Chief Cabinet Secretary Hiroyuki Hosoda (second from right) speaks at the Cabinet meeting on the asbestos issue Aug. 26.
The government will draft a law outlining compensation for victims of asbestos-related illnesses, including those who lived near asbestos-linked factories and the families of workers who came into contact with the toxic unburnable material, the Cabinet decided Aug. 26.

The government aims to submit the bill to the Diet in January, Chief Cabinet Secretary Hiroyuki Hosoda said.

The legal step is needed because the government has conceded it didn't do enough to protect people against asbestos, even though it was warned by international experts that it could cause cancer as far back as 1972, he indicated.

"There is room for us to learn lessons because collaboration among ministries and agencies was not necessarily sufficient," said Hosoda.

The Environment Agency, now the Environment Ministry, failed to put asbestos under the auspices of the Air Pollution Control Law until 1989, because it was not fully aware of the need to take countermeasures and deal with the problem, the government claimed.

Even after 1989, the government allowed the fireproof material to be used in a range of products.
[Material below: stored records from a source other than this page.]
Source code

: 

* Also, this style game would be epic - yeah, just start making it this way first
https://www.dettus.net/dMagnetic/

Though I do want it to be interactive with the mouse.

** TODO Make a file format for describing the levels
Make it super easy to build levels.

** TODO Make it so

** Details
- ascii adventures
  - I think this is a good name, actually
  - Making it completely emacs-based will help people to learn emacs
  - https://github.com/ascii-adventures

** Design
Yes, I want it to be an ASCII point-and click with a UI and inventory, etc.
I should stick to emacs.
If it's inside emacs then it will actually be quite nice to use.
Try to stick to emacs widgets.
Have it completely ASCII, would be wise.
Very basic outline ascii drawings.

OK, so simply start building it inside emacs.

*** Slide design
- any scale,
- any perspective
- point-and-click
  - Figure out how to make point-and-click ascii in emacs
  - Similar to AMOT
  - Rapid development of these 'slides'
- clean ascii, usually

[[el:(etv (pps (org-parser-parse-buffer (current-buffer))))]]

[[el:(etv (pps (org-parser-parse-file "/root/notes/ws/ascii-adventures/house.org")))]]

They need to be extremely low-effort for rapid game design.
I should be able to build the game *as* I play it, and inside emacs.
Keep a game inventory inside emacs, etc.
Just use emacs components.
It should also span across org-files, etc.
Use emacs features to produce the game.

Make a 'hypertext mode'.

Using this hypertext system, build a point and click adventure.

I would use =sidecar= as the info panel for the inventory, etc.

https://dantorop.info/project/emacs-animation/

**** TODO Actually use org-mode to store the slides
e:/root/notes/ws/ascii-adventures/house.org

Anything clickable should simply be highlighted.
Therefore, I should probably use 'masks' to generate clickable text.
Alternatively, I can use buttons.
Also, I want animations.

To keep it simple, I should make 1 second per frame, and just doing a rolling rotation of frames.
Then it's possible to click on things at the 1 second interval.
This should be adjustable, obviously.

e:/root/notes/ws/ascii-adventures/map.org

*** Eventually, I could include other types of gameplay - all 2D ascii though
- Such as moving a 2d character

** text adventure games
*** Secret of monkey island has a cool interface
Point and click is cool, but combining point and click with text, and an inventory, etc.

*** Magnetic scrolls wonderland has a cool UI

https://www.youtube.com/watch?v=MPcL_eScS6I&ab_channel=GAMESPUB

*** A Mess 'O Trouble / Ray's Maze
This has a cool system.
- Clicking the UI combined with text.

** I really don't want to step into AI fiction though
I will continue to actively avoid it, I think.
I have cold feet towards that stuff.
It was not until this summer, when hundreds of asbestos-linked deaths surfaced, that the health ministry announced a plan to slap a blanket ban on asbestos use by 2008. The government later said it would ban the remaining use of asbestos as soon as possible.

The legislation will cover those people ineligible for compensation under current compensation laws for industrial accidents and pollution-caused health hazards.

The government had recognized 743 workers as asbestos victims under the workers' accident compensation insurance system by fiscal 2004. Of the group, 604 have since died.

The asbestos debacle first came to light in late June, when machinery maker Kubota Corp. said 79 of its employees had died of illnesses believed linked to asbestos. Kubota said family members of employees and residents near the factories had developed such illnesses, setting off a flurry of similar announcements by other companies.